(Collected data)
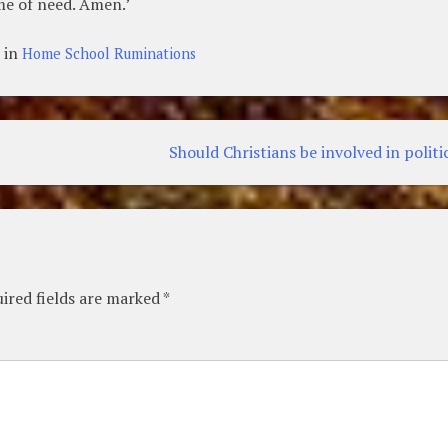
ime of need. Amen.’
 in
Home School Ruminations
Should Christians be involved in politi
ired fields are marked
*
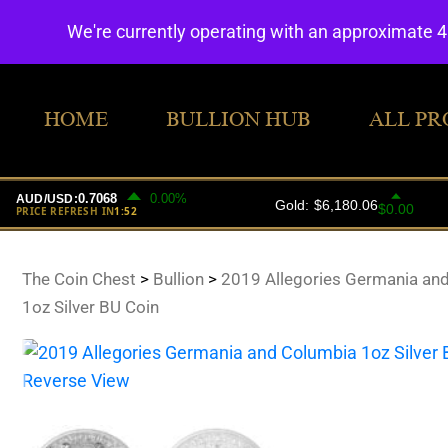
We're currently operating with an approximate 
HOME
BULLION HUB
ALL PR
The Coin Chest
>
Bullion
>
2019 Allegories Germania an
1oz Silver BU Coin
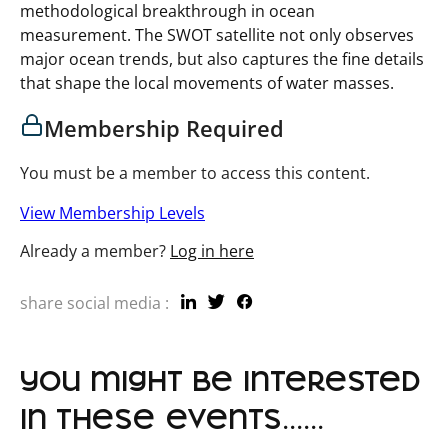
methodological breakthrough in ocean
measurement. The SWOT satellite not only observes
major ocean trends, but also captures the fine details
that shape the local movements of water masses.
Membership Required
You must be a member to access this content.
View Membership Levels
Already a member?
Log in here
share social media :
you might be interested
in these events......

● TASK: Whichever lines of the data include the word "Membership", pull them out.

● TASK OUTPUT:
Membership Required
View Membership Levels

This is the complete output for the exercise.